The fact that high tea was the main meal in many a home distinguished the GSTHT from its English cousin. Anna, Duchess of Bedford in Victorian times, claimed she suffered from a 'sinking feeling' in the late afternoon and started the habit of snacking on tea, sandwiches and cakes at that hour.

If you can find a hotel serving high tea then it is generally better value than the later and more elaborate 'dinner' ('dinner' simply means the main meal of the day). Now, I do not claim that a GSTHT is top of the healthy eating options. Any self-respecting high tea starts with tea served in a silver-plated pot, long past its best and with an ill-fitting lid and with a spout that proves impossible to pour from without spilling copious amounts on the tablecloth (a table cloth is de-rigour for high tea). Tea and water are obligatory throughout the meal as is a constant supply of toast and butter.

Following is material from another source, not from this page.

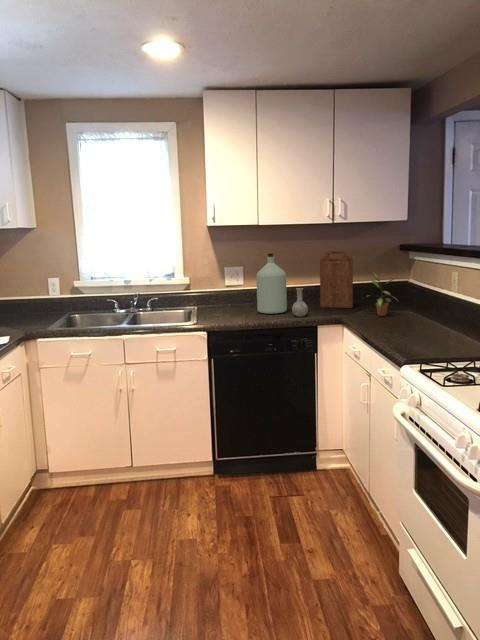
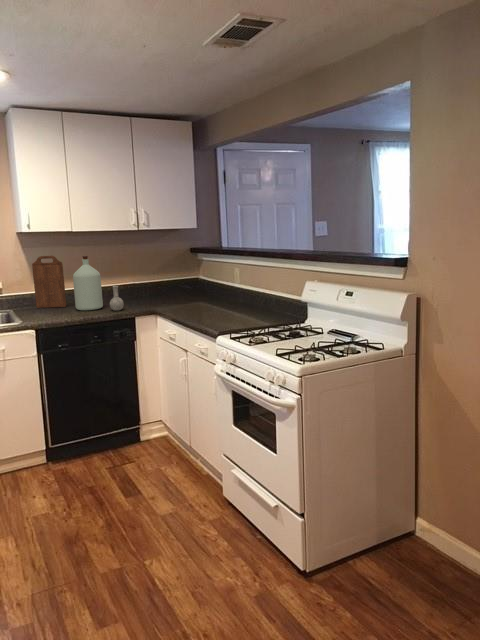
cutting board: present [320,251,353,308] -> present [32,256,66,308]
potted plant: present [368,271,399,316] -> none [167,269,199,306]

The main dish – ideally sausage, bacon, egg with a steak thrown in (but haddock or mutton pies are also acceptable) − must be served with a large tureen of chips (never French fries). Ideally, the plates must be large and chipped and the knives must prove only equal to spreading the butter on the hot toast but to be too blunt for anything else. The trifle must be served in a huge, communal bowl to ensure the maximum number of table splashes; cake and scones must follow.

But the essence of all that is that plenty of enjoyable food is available. Now, a meal served like that is not an art or a science: it is simply good hospitality.